It would be good to have monitoring dashboards for our beta cluster maps instance(s) similar to the ones in production.
Copying over related discussion from T172090:
In T172090#4494874, @Jhernandez wrote:Should we connect the test servers to a dashboard like the production one where we could see stats for tile generation rates, etc? (excuse me if it is already somewhere, couldn't find it). Seems like it could be a good idea to check on the servers before rolling to production when we make changes.
In T172090#4510031, @Jhernandez wrote:There is some info here, not very friendly tho: https://wikitech.wikimedia.org/wiki/Grafana.wikimedia.org
If you go to https://grafana.wikimedia.org/ and you log in (click wikimedia logo top left, and login with ldap credentials):
Once logged in click on the Home button top left:
You will see a "New dashboard" button:
There you get a GUI where you can add panels with different types of graphs and new rows to the dashboard. Whenever I've looked into it I've explored more than followed any tutorial.
Once done, remember to save your dashboard:
For the name prefix it with "Maps" so that it shows grouped with the other ones in the big list.

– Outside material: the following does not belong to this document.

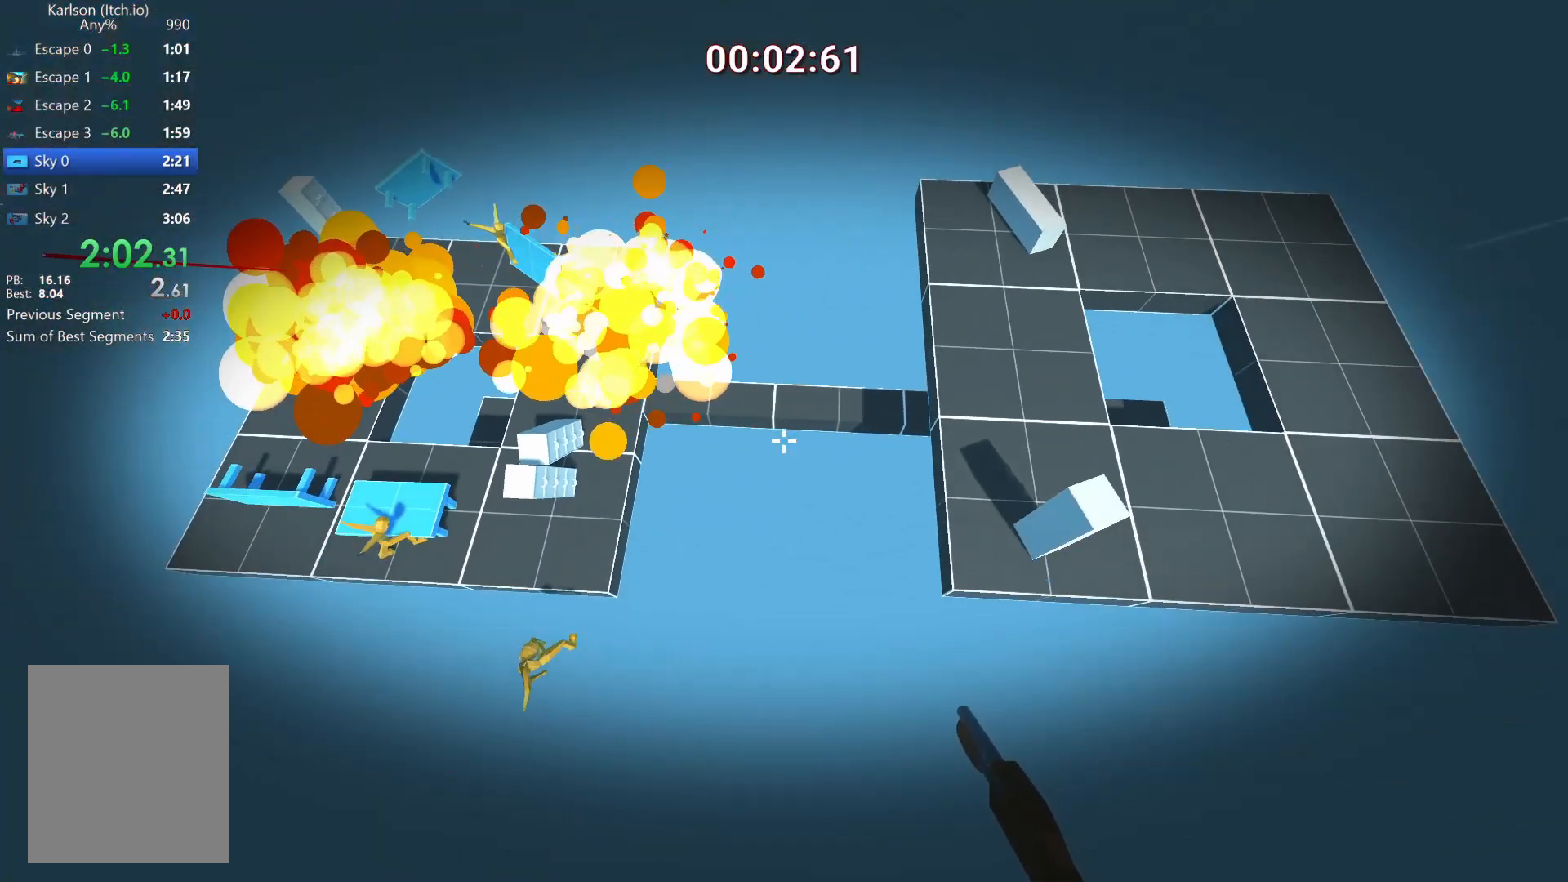
{"keys": ["a"], "mouse": ["left"], "events": [[42, "mouse_left", "down"], [84, "mouse_left", "up"], [125, "a", "down"], [125, "mouse_left", "down"], [125, "s", "down"], [167, "mouse_left", "up"], [251, "mouse_left", "down"], [251, "s", "up"], [292, "a", "up"], [292, "mouse_left", "up"], [376, "mouse_left", "down"], [417, "mouse_left", "up"], [459, "a", "down"], [501, "mouse_left", "down"]]}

One thing I've done too before is look at how an existing dashboard is made. For example if you go to the Maps performance one, you can poke the panels and edit them to see how they are configured. For that click on the title of the pane and a submenu appears, then you can click "Edit"
Then you will see the graph fullscreen and the configuration with the queries at the bottom. Feel free to poke around and change things, there is autocomplete and it is quite approachable:
NOTE: Don't save your changes if you are just poking around!Another option is to clone a dashboard, which could be useful for what we are doing which is mirror the dashboard but with the test environment. For that click on the settings icon and then "Save as":
Then you can make the appropriate changes after cloning it.
Regarding the data sources, we'll need to check that the deployment is configured to log to the appropriate statsd/graphite (more general info here, there seems to be a beta cluster graphite instance so maybe we should use that). I'm not sure exactly how we proceed here, depends on how things are logged and configured.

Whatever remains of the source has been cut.